A mediana para a Selic no fim de 2026 ficou estável em 12,50% pela 16ª semana consecutiva. Mas, levando em conta apenas as 72 projeções atualizadas nos últimos cinco dias úteis, a estimativa intermediária caiu de 12,50% para 12,25% – indicando maior espaço para afrouxar a política monetária no ano que vem. A estimativa intermediária para o fim de 2027 continuou em 10,50% pela 14ª semana seguida. A mediana para a Selic no fim de 2028 se manteve em 10,0% pela 21ª semana consecutiva.

Dólar 

A mediana do relatório Focus para a cotação do dólar no fim de 2025 caiu pela terceira semana seguida, de R$ 5,85 para R$ 5,82. Um mês antes, era de R$ 5,90. A estimativa intermediária para a moeda americana no fim de 2026 continuou em R$ 5,90. Quatro semanas atrás, era de R$ 5,96.

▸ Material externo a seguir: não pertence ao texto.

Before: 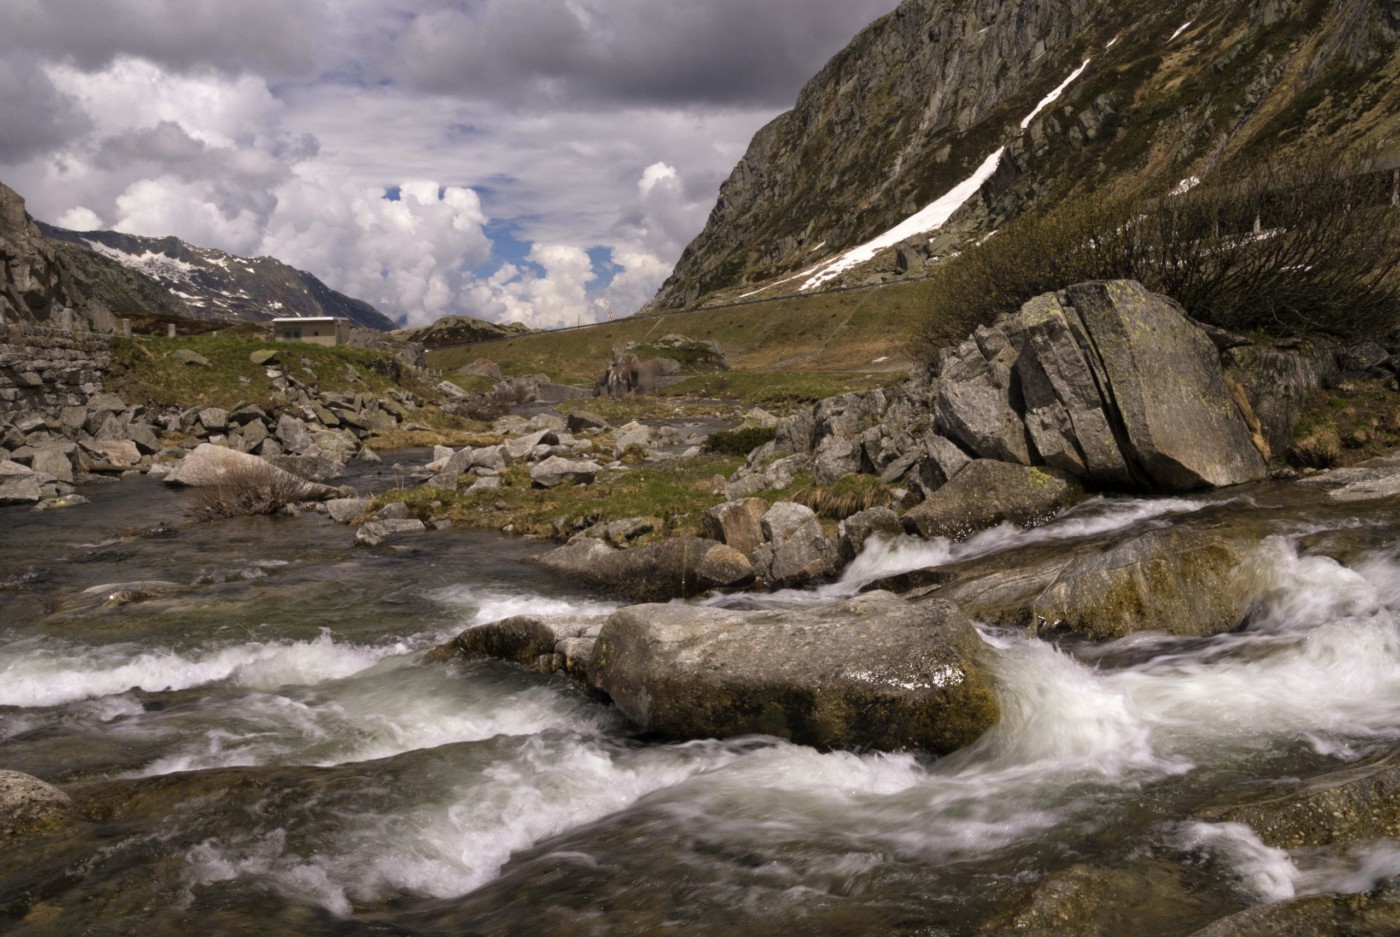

A estimativa intermediária para o dólar no fim de 2027 permaneceu em R$ 5,80, após três semanas de queda. Um mês antes, era de R$ 5,89. A projeção para o fim de 2028 subiu de R$ 5,82 para R$ 5,85, o mesmo nível de quatro semanas antes. A projeção anual de câmbio publicada no Focus é calculada com base na média para a taxa no mês de dezembro, e não mais no valor projetado para o último dia útil de cada ano, como era até 2020.

PIB 

A mediana do relatório Focus para o crescimento do Produto Interno Bruto (PIB) brasileiro em 2025 aumentou de 2,0% para 2,02%, após três semanas de estabilidade. Considerando apenas as 36 projeções atualizadas nos últimos cinco dias úteis, mais sensíveis a novidades, passou de 2,01% para 2,0%.

Na ata da sua última reunião, de maio, o Comitê de Política Monetária (Copom) afirmou que a taxa de juros “significativamente contracionista” tem contribuído para moderar o crescimento da atividade. Segundo o colegiado, a tendência é que esse processo ganhe força nos próximos trimestres. O BC espera alta de 1,9% para o PIB em 2025.

A estimativa intermediária do Focus para o crescimento da economia brasileira em 2026 se manteve em 1,70% pela quarta semana seguida. Considerando só as 35 projeções atualizadas nos últimos cinco dias úteis, passou de 1,81% para 1,70%. A mediana para o crescimento do PIB de 2027 permaneceu em 2,0% pela sétima semana seguida. A estimativa intermediária para 2028 ficou estável, em 2,0%, pela 62ª semana seguida.